The weird thing was that he missed it. He realised he'd reached Shinjuku again when he saw the National Stadium through the snow, and felt a pang of regret. He had been away for a week, but it felt like forever. He felt like he'd left himself behind there. In Shinjuku he was a parody of Youji Kudou, spewing lines that Bogart would have made sound a hundred times better. Back in the shop he would be himself, and he would be home. The girls would buzz around like bees with a warped sense of priorities. Omi would carve through schoolwork with ease then come to a screeching halt when he hit the part of his life that his chessboard brain couldn't deal with. Ken would attack everything he did with savage perfectionism even if it was just making flowers into the shape of a cartoon cat. Aya would just stand there like he always did, the only man in history to win a staring contest with a sunflower.
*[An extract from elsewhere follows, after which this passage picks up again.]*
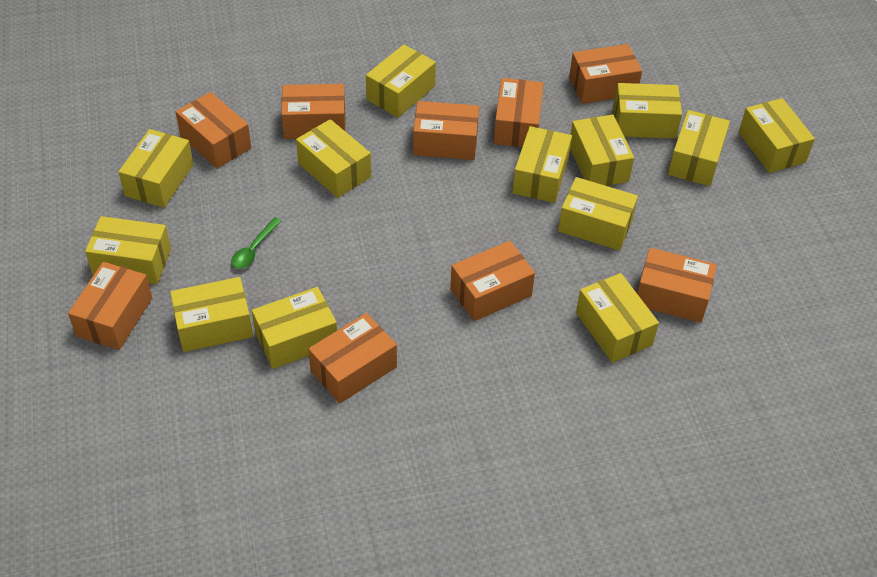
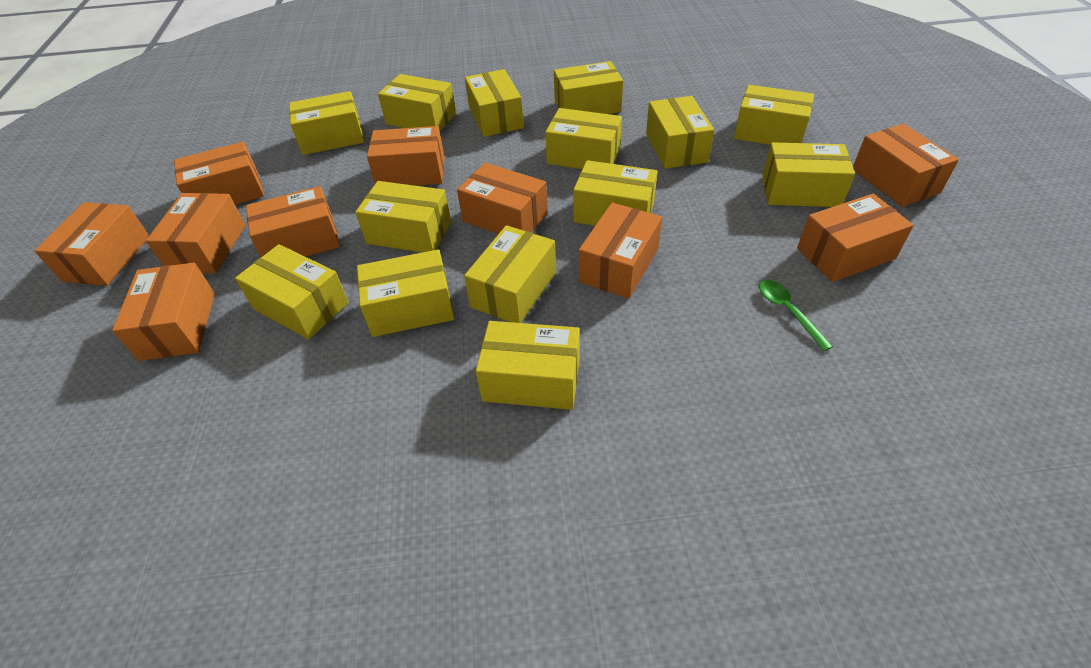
orange box: 9 -> 10
yellow box: 13 -> 14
One day, Youji and Ken were going to bring in a cardboard cut-out on his day off and see if anyone noticed.

Thoughts of his team helped him focus. His hours of introspection were almost up. It was time to get back to work. He had decided a long time ago he would do his job, and do it to the end. He would never let down someone who depended on him again. Once in a lifetime was enough.

When he got back to the hotel, the phone was ringing.